Data records >>
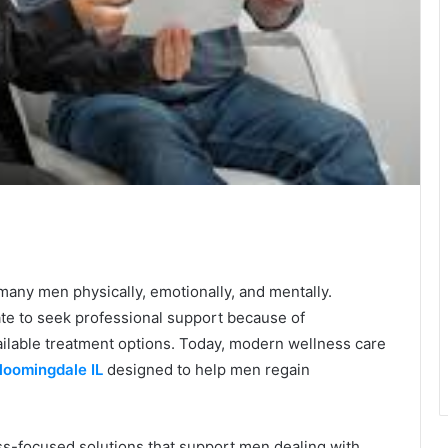
te
s many men physically, emotionally, and mentally.
ate to seek professional support because of
ilable treatment options. Today, modern wellness care
loomingdale IL
designed to help men regain
ss-focused solutions that support men dealing with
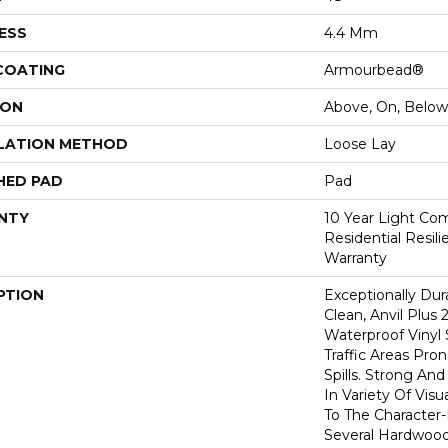
ESS
4.4 Mm
 COATING
Armourbead®
ION
Above, On, Below
LATION METHOD
Loose Lay
HED PAD
Pad
NTY
10 Year Light Com
Residential Resil
Warranty
PTION
Exceptionally Dur
Clean, Anvil Plus 
Waterproof Vinyl 
Traffic Areas Pro
Spills. Strong And 
In Variety Of Vi
To The Character
Several Hardwood 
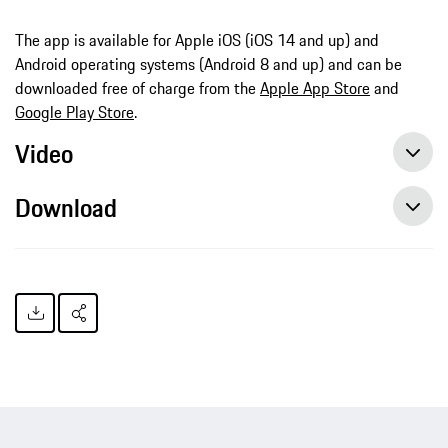
The app is available for Apple iOS (iOS 14 and up) and
Android operating systems (Android 8 and up) and can be
downloaded free of charge from the
Apple App Store
and
Google Play Store
.
Video
Download
Capturing spectacular moments: Porsche expands the Track Precision app
Capturing spectacular moments: Porsche expands the Track Precision app, press release, 03/30/2022, Porsche AG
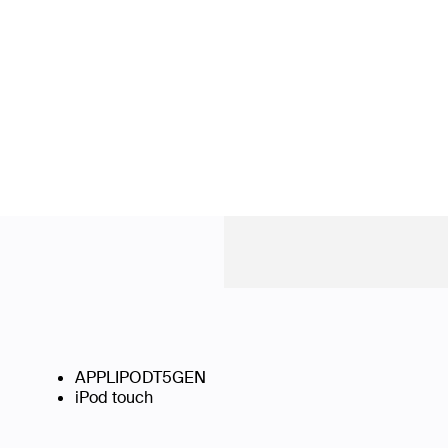
APPLIPODT5GEN
iPod touch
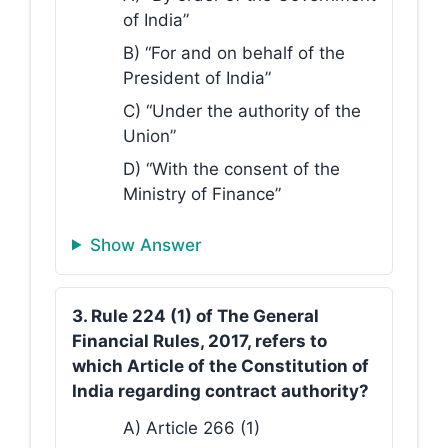
of India”
B) “For and on behalf of the
President of India”
C) “Under the authority of the
Union”
D) “With the consent of the
Ministry of Finance”
Show Answer
3. Rule 224 (1) of The General
Financial Rules, 2017, refers to
which Article of the Constitution of
India regarding contract authority?
A) Article 266 (1)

About this task >> Copy all of the lines above word for word, leaving out the pictures.

Your response >>
te
s many men physically, emotionally, and mentally.
ate to seek professional support because of
ilable treatment options. Today, modern wellness care
loomingdale IL
designed to help men regain
ss-focused solutions that support men dealing with
ESS
4.4 Mm
 COATING
Armourbead®
ION
Above, On, Below
LATION METHOD
Loose Lay
HED PAD
Pad
NTY
10 Year Light Com
Residential Resil
Warranty
PTION
Exceptionally Dur
Clean, Anvil Plus 
Waterproof Vinyl 
Traffic Areas Pro
Spills. Strong And 
In Variety Of Vi
To The Character
Several Hardwood 
The app is available for Apple iOS (iOS 14 and up) and
Android operating systems (Android 8 and up) and can be
downloaded free of charge from the
Apple App Store
and
Google Play Store
.
Video
Download
Capturing spectacular moments: Porsche expands the Track Precision app
Capturing spectacular moments: Porsche expands the Track Precision app, press release, 03/30/2022, Porsche AG
APPLIPODT5GEN
iPod touch
of India”
B) “For and on behalf of the
President of India”
C) “Under the authority of the
Union”
D) “With the consent of the
Ministry of Finance”
Show Answer
3. Rule 224 (1) of The General
Financial Rules, 2017, refers to
which Article of the Constitution of
India regarding contract authority?
A) Article 266 (1)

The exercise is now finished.